- Created by: Demetri Martin
- Starring: Demetri Martin
- Composer: Demetri Martin
- Country of origin: United States
- Original language: English
- No. of seasons: 2
- No. of episodes: 17

Production
- Executive producers: Demetri Martin Jon Stewart Beth McCarthy-Miller Garris Stokes Eric Slovin
- Running time: 21–23 minutes
- Production companies: Busboy Productions PersonGlobal Comedy Partners

Original release
- Network: Comedy Central
- Release: February 11, 2009 – April 15, 2010

= Important Things with Demetri Martin =

Important Things with Demetri Martin was a sketch-variety show that aired on Comedy Central starring comedian Demetri Martin. Each episode examines a single theme, the "important thing", such as timing, power, control and money. All sketches, short vignettes, animated segments and stand-up comedy are loosely related to the theme of the episode. The show was produced by Jon Stewart's Busboy Productions,
and contains stand-up, prop comedy and musical comedy by Martin, as well as taped sketches. Jon Stewart took an active role in editing the first few episodes. H. Jon Benjamin appeared in eight episodes and had a writing credit on seven as well.
========
# Exercise set:
(a) Rewrite the stretch of the entry from "Original release" through "seven as well.", swapping "sketches" for "skits".
(b) According to the entry, in how many episodes did H. Jon Benjamin appear?
The records after this point have no connection to the entry.
========
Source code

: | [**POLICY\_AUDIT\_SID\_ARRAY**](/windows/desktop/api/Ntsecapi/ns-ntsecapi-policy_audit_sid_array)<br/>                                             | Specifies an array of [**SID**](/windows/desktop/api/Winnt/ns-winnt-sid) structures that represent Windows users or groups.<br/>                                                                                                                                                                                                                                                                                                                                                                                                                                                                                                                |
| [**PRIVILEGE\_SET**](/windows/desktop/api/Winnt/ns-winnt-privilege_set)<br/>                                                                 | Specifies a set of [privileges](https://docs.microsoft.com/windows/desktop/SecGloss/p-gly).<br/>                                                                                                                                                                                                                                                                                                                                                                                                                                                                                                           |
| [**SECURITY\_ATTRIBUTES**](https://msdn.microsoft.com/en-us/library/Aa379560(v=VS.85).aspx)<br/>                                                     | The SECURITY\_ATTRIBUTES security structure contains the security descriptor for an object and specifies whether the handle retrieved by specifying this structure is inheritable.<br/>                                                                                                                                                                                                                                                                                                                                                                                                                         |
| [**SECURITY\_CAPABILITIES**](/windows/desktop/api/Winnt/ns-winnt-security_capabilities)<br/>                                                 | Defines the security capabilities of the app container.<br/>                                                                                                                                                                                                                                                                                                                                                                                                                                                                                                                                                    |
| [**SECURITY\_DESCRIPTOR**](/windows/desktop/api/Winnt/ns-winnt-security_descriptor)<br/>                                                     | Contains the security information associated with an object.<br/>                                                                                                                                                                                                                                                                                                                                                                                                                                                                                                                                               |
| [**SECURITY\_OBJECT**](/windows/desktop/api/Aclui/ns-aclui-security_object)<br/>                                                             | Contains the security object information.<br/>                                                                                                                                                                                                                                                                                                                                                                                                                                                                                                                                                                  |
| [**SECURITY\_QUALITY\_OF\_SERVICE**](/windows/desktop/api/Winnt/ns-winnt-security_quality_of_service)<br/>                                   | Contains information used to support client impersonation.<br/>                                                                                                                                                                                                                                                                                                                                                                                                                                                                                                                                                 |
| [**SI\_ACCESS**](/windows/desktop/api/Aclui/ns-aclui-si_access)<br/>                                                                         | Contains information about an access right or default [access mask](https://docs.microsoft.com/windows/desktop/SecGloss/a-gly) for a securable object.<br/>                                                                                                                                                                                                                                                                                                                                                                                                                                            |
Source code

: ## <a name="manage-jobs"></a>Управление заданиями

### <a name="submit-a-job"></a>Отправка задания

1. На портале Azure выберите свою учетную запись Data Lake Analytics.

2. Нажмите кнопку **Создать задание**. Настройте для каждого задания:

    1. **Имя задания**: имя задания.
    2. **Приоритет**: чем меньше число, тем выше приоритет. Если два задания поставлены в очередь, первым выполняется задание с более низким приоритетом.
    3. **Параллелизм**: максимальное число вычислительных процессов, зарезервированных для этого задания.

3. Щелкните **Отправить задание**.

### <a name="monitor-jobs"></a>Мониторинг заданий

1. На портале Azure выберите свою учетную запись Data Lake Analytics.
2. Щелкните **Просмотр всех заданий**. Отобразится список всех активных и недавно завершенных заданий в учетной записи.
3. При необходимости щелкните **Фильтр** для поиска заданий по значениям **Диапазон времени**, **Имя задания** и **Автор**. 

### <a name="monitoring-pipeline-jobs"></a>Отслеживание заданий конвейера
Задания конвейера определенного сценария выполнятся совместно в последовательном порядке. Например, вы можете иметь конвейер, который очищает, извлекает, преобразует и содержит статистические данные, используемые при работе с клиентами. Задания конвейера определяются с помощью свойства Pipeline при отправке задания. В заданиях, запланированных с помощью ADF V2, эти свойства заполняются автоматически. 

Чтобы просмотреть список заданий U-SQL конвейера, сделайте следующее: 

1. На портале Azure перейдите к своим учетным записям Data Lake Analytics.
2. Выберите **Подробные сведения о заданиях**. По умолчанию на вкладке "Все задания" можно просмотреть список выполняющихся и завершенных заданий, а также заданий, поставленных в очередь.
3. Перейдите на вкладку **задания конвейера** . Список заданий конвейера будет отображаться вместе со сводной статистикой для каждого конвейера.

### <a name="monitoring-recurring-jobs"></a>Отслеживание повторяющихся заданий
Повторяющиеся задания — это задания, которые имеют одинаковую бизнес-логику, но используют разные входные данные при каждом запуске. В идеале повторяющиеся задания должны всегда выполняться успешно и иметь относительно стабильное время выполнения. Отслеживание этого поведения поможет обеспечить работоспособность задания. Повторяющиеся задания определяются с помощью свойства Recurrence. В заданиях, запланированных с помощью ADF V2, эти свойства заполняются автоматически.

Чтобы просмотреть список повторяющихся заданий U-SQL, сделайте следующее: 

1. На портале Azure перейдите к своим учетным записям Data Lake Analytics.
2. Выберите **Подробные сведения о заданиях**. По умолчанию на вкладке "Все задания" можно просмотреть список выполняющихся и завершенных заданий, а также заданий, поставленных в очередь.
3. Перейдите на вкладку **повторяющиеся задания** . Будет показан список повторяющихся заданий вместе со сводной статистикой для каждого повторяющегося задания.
========
# Exercise answers:
(a)
Original release
- Network: Comedy Central
- Release: February 11, 2009 – April 15, 2010

= Important Things with Demetri Martin =

Important Things with Demetri Martin was a sketch-variety show that aired on Comedy Central starring comedian Demetri Martin. Each episode examines a single theme, the "important thing", such as timing, power, control and money. All skits, short vignettes, animated segments and stand-up comedy are loosely related to the theme of the episode. The show was produced by Jon Stewart's Busboy Productions,
and contains stand-up, prop comedy and musical comedy by Martin, as well as taped skits. Jon Stewart took an active role in editing the first few episodes. H. Jon Benjamin appeared in eight episodes and had a writing credit on seven as well.

(b) Eight episodes.